Он смущённо смотрит на надкушенную булочку и замолкает. Но светкин отец лишь смеётся.
– В шахте или космосе без сублиматов никак, – отвечает он. – А дома отчего ж и не побаловать себя вкусненьким? Тут уж надо подходить разумно. Так и с тобой, Кирилл.
– А что со мной?
Он покряхтывает
– Ох, и нарассказывал ты... Звучит, как фантастика. Такое, наверное, нарочно не выдумаешь, так что, думаю, правда всё это.
– Пап, что нам делать? – вмешивается Светка.
Молчит.
– Мама твоя, Кирилл, женщина неглупая, судя по всему. Уж наверняка она много чего передумала на этот счёт, побольше нас с тобой. Тебе надо поступить, как она просит.
– То есть делать вид, что ничего не произошло?
– Именно.
– Папа, как же так?
– Тише, тише. Всё бы вам, молодым, торопиться. Ничего страшного пока не произошло. Подождите вы эти полтора года.
– А показатели?
– Да и хрен с ними! – От неэтичного выражения Максим краснеет, да и я, наверное, тоже. – Пусть подозревают, а доказательства где? Тем более, соль же не в этих ваших тестах, как я понял.
– А потом?
– Потом... Вы достигнете совершеннолетия. Выпуститесь из школы. Что делать, если без этого никак? Семья твоя, Кирилл... пусть уж делают своё Слияние, если к тому времени не передумают. А потом... тогда и жениться вам можно.
– Па, ну ты же понимаешь...
– Чего?
– Ну, ты сам говорил, правильная семья, всё такое...
– У дуалов не может быть детей, – приходит Максим на выручку.
– Вот это самое, – опускает глаза Светка.
– А хрен его знает, – весело говорит светкин папа. – Может, и получится.
– Но наука говорит, что это невозможно.
– Много чего ваша наука говорит. И про алгоритмы ваши, и про совместимости. А Кириллу за одни сутки всё сделали и не парятся. Так и с детьми.

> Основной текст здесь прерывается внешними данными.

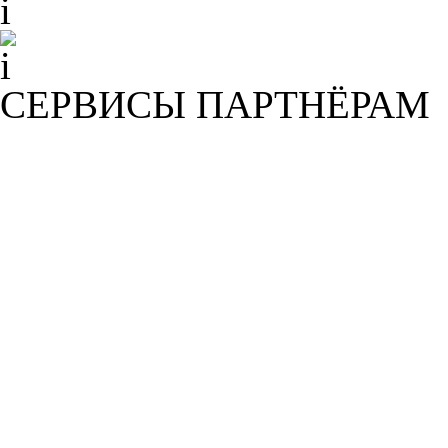
СЕРВИСЫ ПАРТНЁРАМ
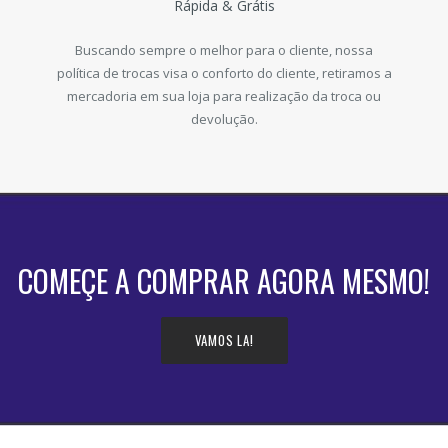
Rápida & Grátis
Buscando sempre o melhor para o cliente, nossa
política de trocas visa o conforto do cliente, retiramos a
mercadoria em sua loja para realização da troca ou
devolução.
COMEÇE A COMPRAR AGORA MESMO!
VAMOS LA!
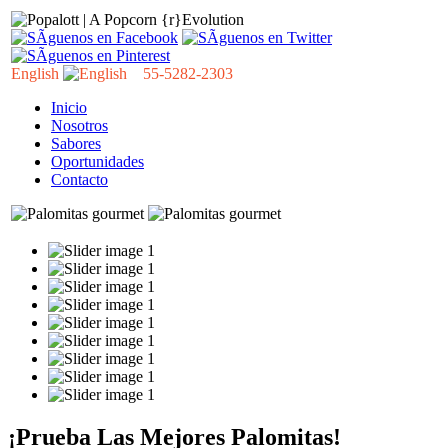
English
55-5282-2303
Inicio
Nosotros
Sabores
Oportunidades
Contacto
¡Prueba Las Mejores Palomitas!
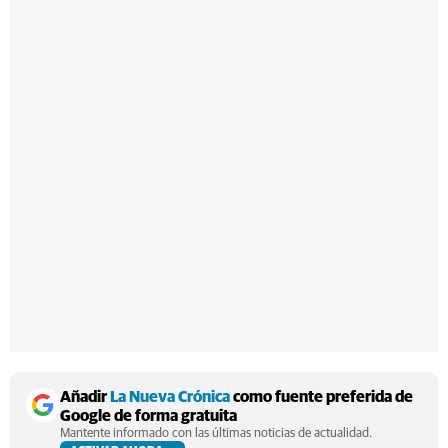
Añadir
La Nueva Crónica
como fuente preferida de
Google de forma gratuita
Mantente informado con las últimas noticias de actualidad.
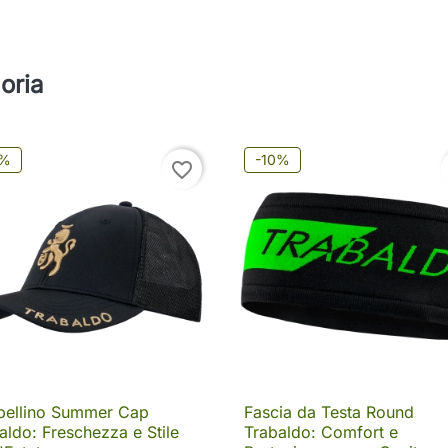
oria
0%
-10%
favorite_border
pellino Summer Cap
Fascia da Testa Round

Anteprima

Anteprima
aldo: Freschezza e Stile
Trabaldo: Comfort e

– Так что... – Светка оживает на глазах. – Ты думаешь?..
– Пробуйте, – пряча улыбку в бороду, говорит отец. – Не прямо щас, конечно. Потом, как женитесь.
– Вообще это будет интересный эксперимент, – говорит Максим. – Дуал с не-дуалом. Никто же не проверял.
– Ты же отцу не расскажешь? – Светка заглядывает ему в лицо. Тот смущённо отстраняется.
– Не скажу, не бойся.
– У тебя будет время, чтобы потихоньку искать себе другую пару, – говорю я ему.
Максим с сомнением смотрит на недоеденную булочку и отправляет её в рот.
– Увидим, – загадочно говорит светкин папа.
– Пап, а можно мы и завтра придём? – тараторит Светка. – Посидим все вместе. Макс, ты придешь? Пап, я Тину позову, можно? Макс, она тебе понравится. Это новенькая наша, Кир, мы за одной партой сидим, она ничего, ну, имя дурацкое, конечно, и кто только в наше время так людей называет? – Она хохочет, вновь превращаясь в мою Светку.
– Значит, просто пробуем, и всё? – бормочу я. – Такой, значит, мой путь? Особенный.
– Почему же особенный? – не соглашается светкин папа. – Самый что ни на есть обычный. А давайте ещё чаю?